**EXERCISE TASK:**
Reproduce the lines verbatim from the start of the entries through the line containing "picture [852, 128, 1328, 623]", including that line.

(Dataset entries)
--*--

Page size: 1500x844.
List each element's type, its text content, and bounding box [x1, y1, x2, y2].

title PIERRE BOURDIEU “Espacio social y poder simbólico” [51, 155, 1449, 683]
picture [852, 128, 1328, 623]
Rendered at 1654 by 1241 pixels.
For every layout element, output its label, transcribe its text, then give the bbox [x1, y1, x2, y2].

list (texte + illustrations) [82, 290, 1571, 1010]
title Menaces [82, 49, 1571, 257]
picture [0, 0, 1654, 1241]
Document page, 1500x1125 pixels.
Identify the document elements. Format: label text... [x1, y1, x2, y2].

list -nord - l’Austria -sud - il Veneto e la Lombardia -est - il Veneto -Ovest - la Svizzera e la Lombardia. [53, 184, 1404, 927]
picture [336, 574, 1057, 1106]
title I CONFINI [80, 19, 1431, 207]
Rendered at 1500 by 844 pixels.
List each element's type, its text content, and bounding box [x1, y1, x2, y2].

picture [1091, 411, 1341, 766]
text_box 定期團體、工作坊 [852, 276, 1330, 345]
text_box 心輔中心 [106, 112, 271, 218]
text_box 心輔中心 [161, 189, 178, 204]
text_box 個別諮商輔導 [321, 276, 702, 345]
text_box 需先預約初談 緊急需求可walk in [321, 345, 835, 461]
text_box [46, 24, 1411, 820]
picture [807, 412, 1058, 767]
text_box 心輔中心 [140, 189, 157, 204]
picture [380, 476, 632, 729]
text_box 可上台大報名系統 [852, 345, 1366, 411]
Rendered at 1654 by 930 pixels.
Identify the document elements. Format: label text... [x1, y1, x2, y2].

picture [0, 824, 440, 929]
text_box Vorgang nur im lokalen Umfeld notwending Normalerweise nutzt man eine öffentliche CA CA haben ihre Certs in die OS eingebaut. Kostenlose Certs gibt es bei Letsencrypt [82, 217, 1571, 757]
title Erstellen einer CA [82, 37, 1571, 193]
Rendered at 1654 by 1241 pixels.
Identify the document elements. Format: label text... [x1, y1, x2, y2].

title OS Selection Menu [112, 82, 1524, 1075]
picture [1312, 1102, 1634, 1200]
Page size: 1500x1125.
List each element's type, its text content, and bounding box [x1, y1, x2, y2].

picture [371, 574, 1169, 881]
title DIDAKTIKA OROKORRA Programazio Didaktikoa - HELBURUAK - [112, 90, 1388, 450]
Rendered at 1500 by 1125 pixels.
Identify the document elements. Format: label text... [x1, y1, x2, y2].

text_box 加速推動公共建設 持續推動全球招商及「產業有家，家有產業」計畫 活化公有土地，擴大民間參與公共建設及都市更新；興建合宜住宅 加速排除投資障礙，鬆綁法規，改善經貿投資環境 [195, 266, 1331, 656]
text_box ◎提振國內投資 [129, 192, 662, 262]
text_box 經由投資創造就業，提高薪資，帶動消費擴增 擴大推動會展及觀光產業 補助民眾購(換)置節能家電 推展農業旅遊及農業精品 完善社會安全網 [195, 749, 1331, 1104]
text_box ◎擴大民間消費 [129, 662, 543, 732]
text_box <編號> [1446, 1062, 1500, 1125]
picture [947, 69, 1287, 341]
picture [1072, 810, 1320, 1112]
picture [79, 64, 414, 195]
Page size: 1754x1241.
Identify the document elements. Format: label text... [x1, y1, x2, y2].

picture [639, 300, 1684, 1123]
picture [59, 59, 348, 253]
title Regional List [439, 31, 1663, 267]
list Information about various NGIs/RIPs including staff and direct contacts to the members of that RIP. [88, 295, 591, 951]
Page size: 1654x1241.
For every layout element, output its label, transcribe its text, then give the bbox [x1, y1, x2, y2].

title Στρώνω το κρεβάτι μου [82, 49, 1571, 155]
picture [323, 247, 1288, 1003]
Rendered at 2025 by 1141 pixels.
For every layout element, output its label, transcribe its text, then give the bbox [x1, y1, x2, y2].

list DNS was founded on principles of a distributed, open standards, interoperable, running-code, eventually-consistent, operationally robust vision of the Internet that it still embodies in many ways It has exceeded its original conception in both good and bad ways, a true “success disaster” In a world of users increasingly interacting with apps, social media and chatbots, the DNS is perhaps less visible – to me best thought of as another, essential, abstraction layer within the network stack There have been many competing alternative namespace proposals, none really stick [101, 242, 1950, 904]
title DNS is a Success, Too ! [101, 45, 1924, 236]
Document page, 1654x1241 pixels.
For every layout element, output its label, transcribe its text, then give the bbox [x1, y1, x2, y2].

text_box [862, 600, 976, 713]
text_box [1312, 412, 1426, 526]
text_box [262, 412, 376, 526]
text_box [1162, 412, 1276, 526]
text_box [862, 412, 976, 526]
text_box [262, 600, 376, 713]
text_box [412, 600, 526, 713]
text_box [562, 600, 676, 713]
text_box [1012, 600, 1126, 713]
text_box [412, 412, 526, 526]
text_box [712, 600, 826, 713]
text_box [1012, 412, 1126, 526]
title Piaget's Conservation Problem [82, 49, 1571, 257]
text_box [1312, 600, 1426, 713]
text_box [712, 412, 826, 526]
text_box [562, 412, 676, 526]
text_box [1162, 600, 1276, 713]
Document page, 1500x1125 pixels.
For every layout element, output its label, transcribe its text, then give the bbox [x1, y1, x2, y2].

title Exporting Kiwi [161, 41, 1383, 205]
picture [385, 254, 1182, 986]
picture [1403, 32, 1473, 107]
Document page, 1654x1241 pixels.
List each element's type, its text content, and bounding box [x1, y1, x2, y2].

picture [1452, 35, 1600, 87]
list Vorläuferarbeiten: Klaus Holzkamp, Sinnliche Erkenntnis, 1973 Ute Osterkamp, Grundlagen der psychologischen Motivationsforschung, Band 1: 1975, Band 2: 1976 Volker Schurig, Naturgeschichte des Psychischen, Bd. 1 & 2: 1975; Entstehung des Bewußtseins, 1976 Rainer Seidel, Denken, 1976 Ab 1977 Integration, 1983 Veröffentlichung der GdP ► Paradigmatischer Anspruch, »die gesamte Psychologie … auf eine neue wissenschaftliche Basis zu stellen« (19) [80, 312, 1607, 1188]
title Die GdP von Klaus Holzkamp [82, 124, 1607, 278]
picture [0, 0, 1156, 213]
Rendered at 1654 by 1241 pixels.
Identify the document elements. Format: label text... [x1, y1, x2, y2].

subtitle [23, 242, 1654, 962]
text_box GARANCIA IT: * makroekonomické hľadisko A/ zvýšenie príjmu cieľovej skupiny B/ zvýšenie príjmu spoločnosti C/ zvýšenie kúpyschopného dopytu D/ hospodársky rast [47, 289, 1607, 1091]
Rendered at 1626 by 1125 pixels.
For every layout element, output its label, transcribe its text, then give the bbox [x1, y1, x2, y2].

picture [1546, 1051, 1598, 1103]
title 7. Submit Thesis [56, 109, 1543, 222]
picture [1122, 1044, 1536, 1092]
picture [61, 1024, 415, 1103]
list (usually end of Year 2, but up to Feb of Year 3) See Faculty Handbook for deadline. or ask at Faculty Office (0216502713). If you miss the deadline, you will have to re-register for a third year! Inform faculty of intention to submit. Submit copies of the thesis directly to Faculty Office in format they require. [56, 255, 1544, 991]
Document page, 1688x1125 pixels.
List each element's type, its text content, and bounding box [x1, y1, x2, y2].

--*--

**RESPONSE TO THIS EXERCISE:**
Page size: 1500x844.
List each element's type, its text content, and bounding box [x1, y1, x2, y2].

title PIERRE BOURDIEU “Espacio social y poder simbólico” [51, 155, 1449, 683]
picture [852, 128, 1328, 623]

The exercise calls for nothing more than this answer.